Data records:
--

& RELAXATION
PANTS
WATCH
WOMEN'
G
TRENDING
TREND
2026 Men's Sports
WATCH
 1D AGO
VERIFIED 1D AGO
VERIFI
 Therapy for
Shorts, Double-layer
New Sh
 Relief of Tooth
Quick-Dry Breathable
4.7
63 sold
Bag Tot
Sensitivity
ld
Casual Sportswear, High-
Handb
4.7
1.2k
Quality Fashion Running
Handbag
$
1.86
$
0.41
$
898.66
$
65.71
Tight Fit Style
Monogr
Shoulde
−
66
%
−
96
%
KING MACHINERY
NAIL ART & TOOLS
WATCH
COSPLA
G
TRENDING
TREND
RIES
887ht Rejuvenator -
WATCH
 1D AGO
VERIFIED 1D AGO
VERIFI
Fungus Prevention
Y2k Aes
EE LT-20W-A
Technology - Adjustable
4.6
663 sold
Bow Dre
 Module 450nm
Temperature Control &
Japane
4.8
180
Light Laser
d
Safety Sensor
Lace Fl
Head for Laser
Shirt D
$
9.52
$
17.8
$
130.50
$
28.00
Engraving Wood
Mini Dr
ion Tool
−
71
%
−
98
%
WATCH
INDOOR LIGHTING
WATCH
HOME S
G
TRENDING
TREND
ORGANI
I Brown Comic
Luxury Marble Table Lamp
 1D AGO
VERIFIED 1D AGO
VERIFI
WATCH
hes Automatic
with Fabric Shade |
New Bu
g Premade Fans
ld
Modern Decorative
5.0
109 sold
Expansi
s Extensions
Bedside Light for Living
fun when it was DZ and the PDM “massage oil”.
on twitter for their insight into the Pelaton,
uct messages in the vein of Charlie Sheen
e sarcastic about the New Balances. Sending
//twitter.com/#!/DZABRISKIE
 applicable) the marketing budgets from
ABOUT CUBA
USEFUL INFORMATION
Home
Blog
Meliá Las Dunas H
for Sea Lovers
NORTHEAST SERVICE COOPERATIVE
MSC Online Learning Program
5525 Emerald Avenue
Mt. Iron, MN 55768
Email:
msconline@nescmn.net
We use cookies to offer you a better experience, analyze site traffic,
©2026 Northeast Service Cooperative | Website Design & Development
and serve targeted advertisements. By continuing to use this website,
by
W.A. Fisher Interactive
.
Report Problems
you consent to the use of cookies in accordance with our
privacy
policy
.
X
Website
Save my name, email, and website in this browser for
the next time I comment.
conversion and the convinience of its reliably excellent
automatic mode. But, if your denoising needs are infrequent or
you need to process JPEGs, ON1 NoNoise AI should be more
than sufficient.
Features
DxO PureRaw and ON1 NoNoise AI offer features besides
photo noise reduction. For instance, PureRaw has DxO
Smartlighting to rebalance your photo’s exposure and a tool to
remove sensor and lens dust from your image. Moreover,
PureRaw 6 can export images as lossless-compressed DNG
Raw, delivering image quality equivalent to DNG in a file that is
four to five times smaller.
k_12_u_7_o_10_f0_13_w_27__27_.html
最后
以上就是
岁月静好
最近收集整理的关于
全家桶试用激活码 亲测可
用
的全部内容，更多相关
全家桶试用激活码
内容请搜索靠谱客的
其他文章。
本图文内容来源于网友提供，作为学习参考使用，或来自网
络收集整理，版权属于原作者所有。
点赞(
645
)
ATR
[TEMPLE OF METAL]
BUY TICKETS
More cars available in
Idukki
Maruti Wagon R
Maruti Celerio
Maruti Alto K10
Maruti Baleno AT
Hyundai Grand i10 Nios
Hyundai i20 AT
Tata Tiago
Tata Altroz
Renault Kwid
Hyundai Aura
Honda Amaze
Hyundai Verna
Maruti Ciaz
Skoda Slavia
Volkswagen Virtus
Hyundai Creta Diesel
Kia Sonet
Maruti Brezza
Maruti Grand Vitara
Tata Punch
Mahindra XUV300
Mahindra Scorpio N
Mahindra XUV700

--

▶ EXERCISE OBJECTIVE
Retype the material above exactly, starting at its first line and ending at the line that contains "msconline@nescmn.net".

▶ REPLY TO THE TASK
& RELAXATION
PANTS
WATCH
WOMEN'
G
TRENDING
TREND
2026 Men's Sports
WATCH
 1D AGO
VERIFIED 1D AGO
VERIFI
 Therapy for
Shorts, Double-layer
New Sh
 Relief of Tooth
Quick-Dry Breathable
4.7
63 sold
Bag Tot
Sensitivity
ld
Casual Sportswear, High-
Handb
4.7
1.2k
Quality Fashion Running
Handbag
$
1.86
$
0.41
$
898.66
$
65.71
Tight Fit Style
Monogr
Shoulde
−
66
%
−
96
%
KING MACHINERY
NAIL ART & TOOLS
WATCH
COSPLA
G
TRENDING
TREND
RIES
887ht Rejuvenator -
WATCH
 1D AGO
VERIFIED 1D AGO
VERIFI
Fungus Prevention
Y2k Aes
EE LT-20W-A
Technology - Adjustable
4.6
663 sold
Bow Dre
 Module 450nm
Temperature Control &
Japane
4.8
180
Light Laser
d
Safety Sensor
Lace Fl
Head for Laser
Shirt D
$
9.52
$
17.8
$
130.50
$
28.00
Engraving Wood
Mini Dr
ion Tool
−
71
%
−
98
%
WATCH
INDOOR LIGHTING
WATCH
HOME S
G
TRENDING
TREND
ORGANI
I Brown Comic
Luxury Marble Table Lamp
 1D AGO
VERIFIED 1D AGO
VERIFI
WATCH
hes Automatic
with Fabric Shade |
New Bu
g Premade Fans
ld
Modern Decorative
5.0
109 sold
Expansi
s Extensions
Bedside Light for Living
fun when it was DZ and the PDM “massage oil”.
on twitter for their insight into the Pelaton,
uct messages in the vein of Charlie Sheen
e sarcastic about the New Balances. Sending
//twitter.com/#!/DZABRISKIE
 applicable) the marketing budgets from
ABOUT CUBA
USEFUL INFORMATION
Home
Blog
Meliá Las Dunas H
for Sea Lovers
NORTHEAST SERVICE COOPERATIVE
MSC Online Learning Program
5525 Emerald Avenue
Mt. Iron, MN 55768
Email:
msconline@nescmn.net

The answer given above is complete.